(Collected data)

====================

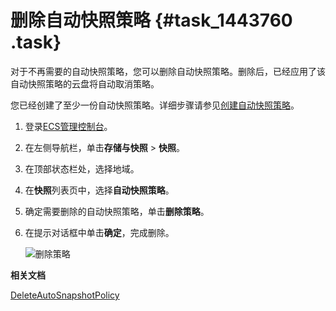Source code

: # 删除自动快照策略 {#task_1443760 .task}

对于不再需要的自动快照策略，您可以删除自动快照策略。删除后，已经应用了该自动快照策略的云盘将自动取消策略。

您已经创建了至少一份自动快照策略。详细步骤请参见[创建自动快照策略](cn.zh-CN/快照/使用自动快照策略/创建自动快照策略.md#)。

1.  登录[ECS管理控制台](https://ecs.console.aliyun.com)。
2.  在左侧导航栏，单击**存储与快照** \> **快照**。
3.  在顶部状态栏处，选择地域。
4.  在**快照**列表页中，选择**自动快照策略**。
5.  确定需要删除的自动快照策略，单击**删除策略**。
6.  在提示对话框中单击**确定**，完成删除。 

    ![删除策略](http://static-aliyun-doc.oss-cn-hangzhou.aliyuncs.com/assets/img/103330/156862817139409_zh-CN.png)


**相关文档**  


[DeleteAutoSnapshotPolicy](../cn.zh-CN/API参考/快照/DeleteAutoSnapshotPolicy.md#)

====================

_Exercise aim_
Reproduce the source text of all the records above, line for line and unchanged, without including the pictures.

_Response box_
Source code

: # 删除自动快照策略 {#task_1443760 .task}

对于不再需要的自动快照策略，您可以删除自动快照策略。删除后，已经应用了该自动快照策略的云盘将自动取消策略。

您已经创建了至少一份自动快照策略。详细步骤请参见[创建自动快照策略](cn.zh-CN/快照/使用自动快照策略/创建自动快照策略.md#)。

1.  登录[ECS管理控制台](https://ecs.console.aliyun.com)。
2.  在左侧导航栏，单击**存储与快照** \> **快照**。
3.  在顶部状态栏处，选择地域。
4.  在**快照**列表页中，选择**自动快照策略**。
5.  确定需要删除的自动快照策略，单击**删除策略**。
6.  在提示对话框中单击**确定**，完成删除。 

    ![删除策略](http://static-aliyun-doc.oss-cn-hangzhou.aliyuncs.com/assets/img/103330/156862817139409_zh-CN.png)


**相关文档**  


[DeleteAutoSnapshotPolicy](../cn.zh-CN/API参考/快照/DeleteAutoSnapshotPolicy.md#)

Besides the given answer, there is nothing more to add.